From Local Services to Agentic AI: Practical Lessons Building Action-Oriented Assistants for Real Businesses
I’m experimenting with AI agents not in a lab environment, but inside real service businesses — local transport and home renovation services.
My focus is not conversation quality, but action, conversion, and ROI.
Most assistants today are good at answering questions, but struggle with what actually matters in practice:
-
closing the loop
-
triggering real-world actions
-
taking responsibility for outcomes
I want to share a few early observations from building action-oriented agents, and ask the community how others approach similar problems.
The core problem I’m seeing
In real businesses, users don’t want a “smart chat”.
They want a result.
What repeatedly fails in practice:
-
assistants that ask too many clarifying questions
-
assistants that optimize for politeness instead of decisions
-
assistants that stop at recommendations instead of execution
In many cases, the difference between a successful interaction and a lost lead is one extra question.
What I built (conceptually)
Without going deep into implementation details, the agent flow looks like this:
-
natural language request
-
intent detection and service classification
-
minimal clarifying questions (2–4 max)
-
rough price estimation logic
-
explicit action trigger (callback request, booking, or quote handoff)

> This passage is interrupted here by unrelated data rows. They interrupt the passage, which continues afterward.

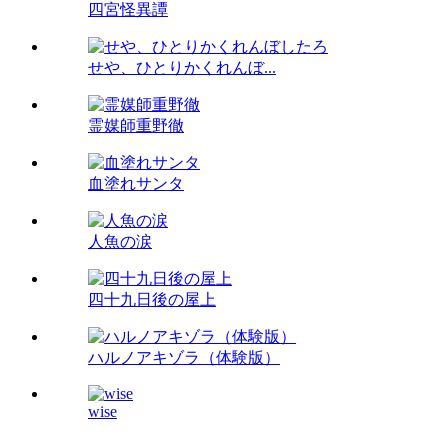
四宮怪異譚
せや、ひとりかくれんぼ...
霊媒師重野徹
血塗れサンタ
人魚の涙
四十九日後の屋上
ハルノアキゾラ（体験版）
wise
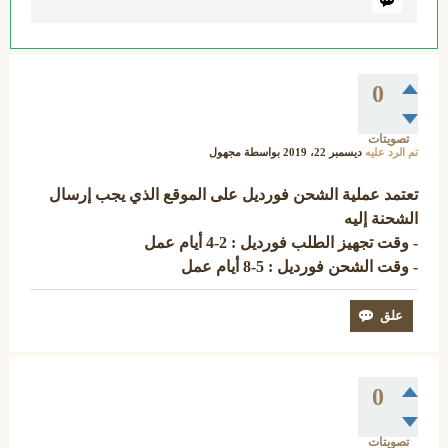
0
تصويتات
تم الرد عليه
ديسمبر 22، 2019
بواسطة
مجهول
تعتمد عملية الشحن فورديل على الموقع الذي يجب إرسال
الشحنة إليه
- وقت تجهيز الطلب فورديل : 2-4 أيام عمل
- وقت الشحن فورديل : 5-8 أيام عمل
0
تصويتات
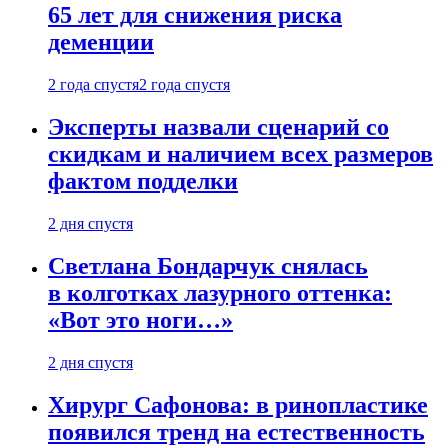
65 лет для снижения риска
деменции
2 года спустя
2 года спустя
Эксперты назвали сценарий со
скидкам и наличием всех размеров
фактом подделки
2 дня спустя
Светлана Бондарчук снялась
в колготках лазурного оттенка:
«Вот это ноги…»
2 дня спустя
Хирург Сафонова: в ринопластике
появился тренд на естественность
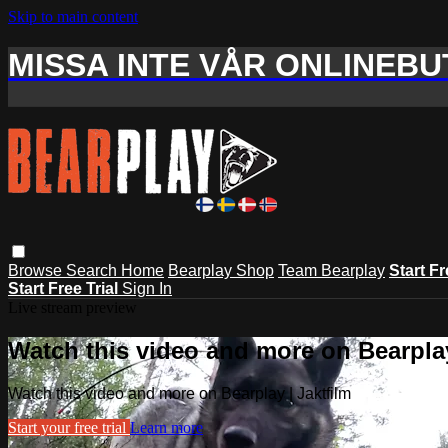
Skip to main content
MISSA INTE VÅR ONLINEBUT
Browse
Search
Home
Bearplay Shop
Team Bearplay
Start Fr
Start Free Trial
Sign In
Live stream preview
Watch this video and more on Bearplay
Watch this video and more on Bearplay | Jaktfilm
Start your free trial
Learn more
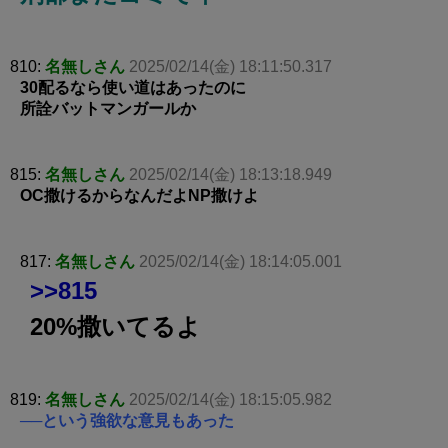
810:
名無しさん
2025/02/14(金) 18:11:50.317
30配るなら使い道はあったのに
所詮バットマンガールか
815:
名無しさん
2025/02/14(金) 18:13:18.949
OC撒けるからなんだよNP撒けよ
817:
名無しさん
2025/02/14(金) 18:14:05.001
>>815
20%撒いてるよ
819:
名無しさん
2025/02/14(金) 18:15:05.982
──という強欲な意見もあった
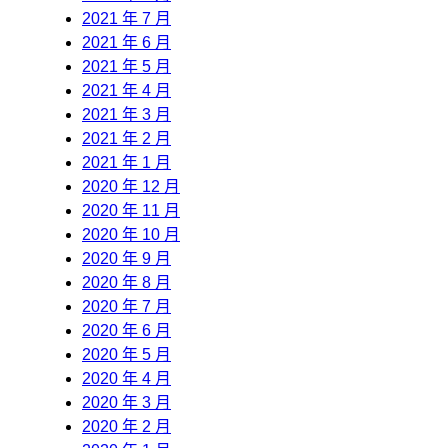
2021 年 7 月
2021 年 6 月
2021 年 5 月
2021 年 4 月
2021 年 3 月
2021 年 2 月
2021 年 1 月
2020 年 12 月
2020 年 11 月
2020 年 10 月
2020 年 9 月
2020 年 8 月
2020 年 7 月
2020 年 6 月
2020 年 5 月
2020 年 4 月
2020 年 3 月
2020 年 2 月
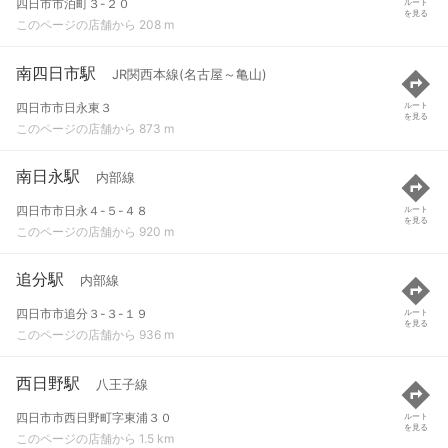
四日市市泊町３-２０
ルート
を見る
このページの店舗から 208 m
南四日市駅
JR関西本線(名古屋～亀山)
四日市市日永東３
ルート
を見る
このページの店舗から 873 m
南日永駅
内部線
四日市市日永４-５-４８
ルート
を見る
このページの店舗から 920 m
追分駅
内部線
四日市市追分３-３-１９
ルート
を見る
このページの店舗から 936 m
西日野駅
八王子線
四日市市西日野町字東浦３０
ルート
を見る
このページの店舗から 1.5 km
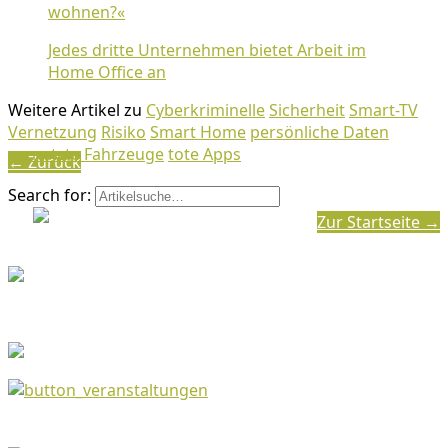
wohnen?«
Jedes dritte Unternehmen bietet Arbeit im
Home Office an
Weitere Artikel zu
Cyberkriminelle
Sicherheit
Smart-TV
Vernetzung
Risiko
Smart Home
persönliche Daten
vernetzte Fahrzeuge
tote Apps
← Zurück
Search for:
Zur Startseite →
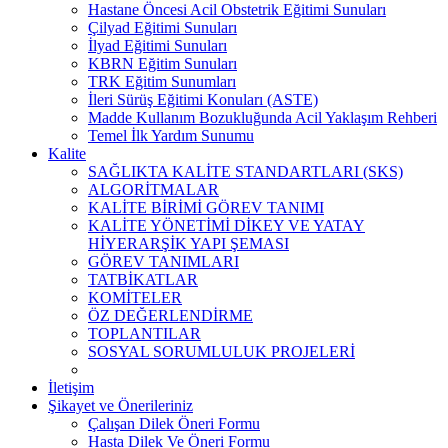
Hastane Öncesi Acil Obstetrik Eğitimi Sunuları
Çilyad Eğitimi Sunuları
İlyad Eğitimi Sunuları
KBRN Eğitim Sunuları
TRK Eğitim Sunumları
İleri Sürüş Eğitimi Konuları (ASTE)
Madde Kullanım Bozukluğunda Acil Yaklaşım Rehberi
Temel İlk Yardım Sunumu
Kalite
SAĞLIKTA KALİTE STANDARTLARI (SKS)
ALGORİTMALAR
KALİTE BİRİMİ GÖREV TANIMI
KALİTE YÖNETİMİ DİKEY VE YATAY
HİYERARŞİK YAPI ŞEMASI
GÖREV TANIMLARI
TATBİKATLAR
KOMİTELER
ÖZ DEĞERLENDİRME
TOPLANTILAR
SOSYAL SORUMLULUK PROJELERİ
İletişim
Şikayet ve Önerileriniz
Çalışan Dilek Öneri Formu
Hasta Dilek Ve Öneri Formu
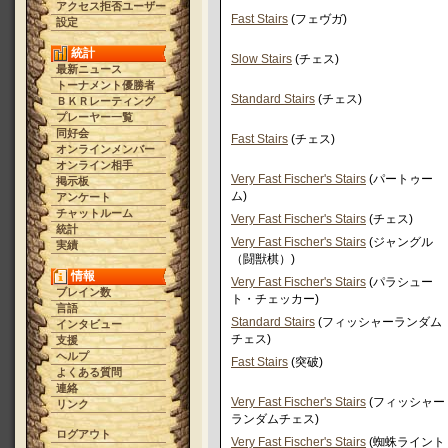
アクセス拒否ユーザー
Fast Stairs
(フェヴガ)
設定
統計
Slow Stairs
(チェス)
最新ニュース
トーナメント優勝者
Standard Stairs
(チェス)
ＢＫＲレーティング
プレーヤー一覧
同好会
Fast Stairs
(チェス)
オンラインメンバー
オンライン相手
Very Fast Fischer's Stairs
(パートゥー
掲示板
ム)
アンケート
チャットルーム
Very Fast Fischer's Stairs
(チェス)
統計
Very Fast Fischer's Stairs
(ジャングル
実績
（闘獣棋）)
情報
Very Fast Fischer's Stairs
(パラシュー
ブレイン数
ト・チェッカー)
言語
Standard Stairs
(フィッシャーランダム
インタビュー
チェス)
支援
ヘルプ
Fast Stairs
(突破)
よくある質問
連絡
Very Fast Fischer's Stairs
(フィッシャー
リンク
ランダムチェス)
ログアウト
Very Fast Fischer's Stairs
(蜘蛛ライント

The key shift was treating the agent as a decision system, not a chat interface.
What didn’t work as expected
A few things surprised me:
-
More intelligence ≠ better conversion
Simpler decision paths often perform better. -
Users don’t want transparency, they want confidence
Explaining internal reasoning reduced trust in some cases. -
Agents need a clear “exit decision”
Endless clarification loops kill momentum.
These lessons only became obvious once the system interacted with real customers.
Where I’m stuck / open questions
I’m curious how others here approach these challenges:
-
How do you define agent accountability when an action affects real customers?
-
Where do you draw the boundary between recommendation and execution?
-
Do you expect agentic commerce to be opt-in by businesses, or centrally curated by platforms?
-
How are people measuring success beyond raw conversation metrics?
Closing thought
I strongly believe the next step for AI assistants is not better language, but better decisions and real actions.
Would love to hear how others in this community are thinking about agentic systems in real-world environments, not just demos.